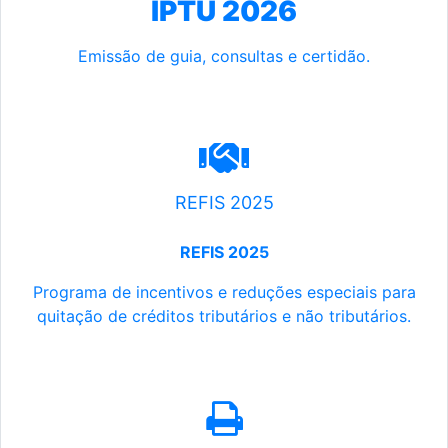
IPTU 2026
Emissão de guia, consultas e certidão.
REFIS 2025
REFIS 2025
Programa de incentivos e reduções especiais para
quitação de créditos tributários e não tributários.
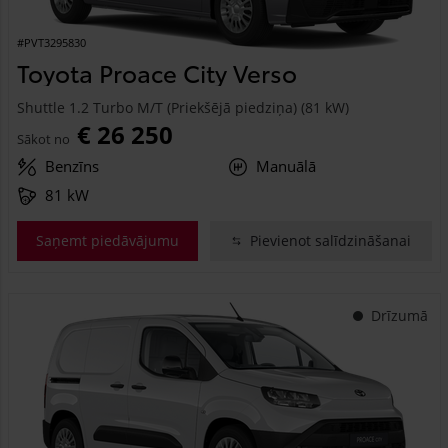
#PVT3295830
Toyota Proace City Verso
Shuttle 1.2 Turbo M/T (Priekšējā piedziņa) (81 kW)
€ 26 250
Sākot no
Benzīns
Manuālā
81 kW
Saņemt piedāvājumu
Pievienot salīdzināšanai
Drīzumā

## Your assignment
Present each line of the material as a Markdown table with the columns "No." and "Line", numbering the rows in sequence and omitting any blank lines. Exclude the pictures from the table.

## Reply to the exercise
| No. | Line |
|---|---|
| 1 | IPTU 2026 |
| 2 | Emissão de guia, consultas e certidão. |
| 3 | REFIS 2025 |
| 4 | REFIS 2025 |
| 5 | Programa de incentivos e reduções especiais para |
| 6 | quitação de créditos tributários e não tributários. |
| 7 | #PVT3295830 |
| 8 | Toyota Proace City Verso |
| 9 | Shuttle 1.2 Turbo M/T (Priekšējā piedziņa) (81 kW) |
| 10 | € 26 250 |
| 11 | Sākot no |
| 12 | Benzīns |
| 13 | Manuālā |
| 14 | 81 kW |
| 15 | Saņemt piedāvājumu |
| 16 | Pievienot salīdzināšanai |
| 17 | Drīzumā |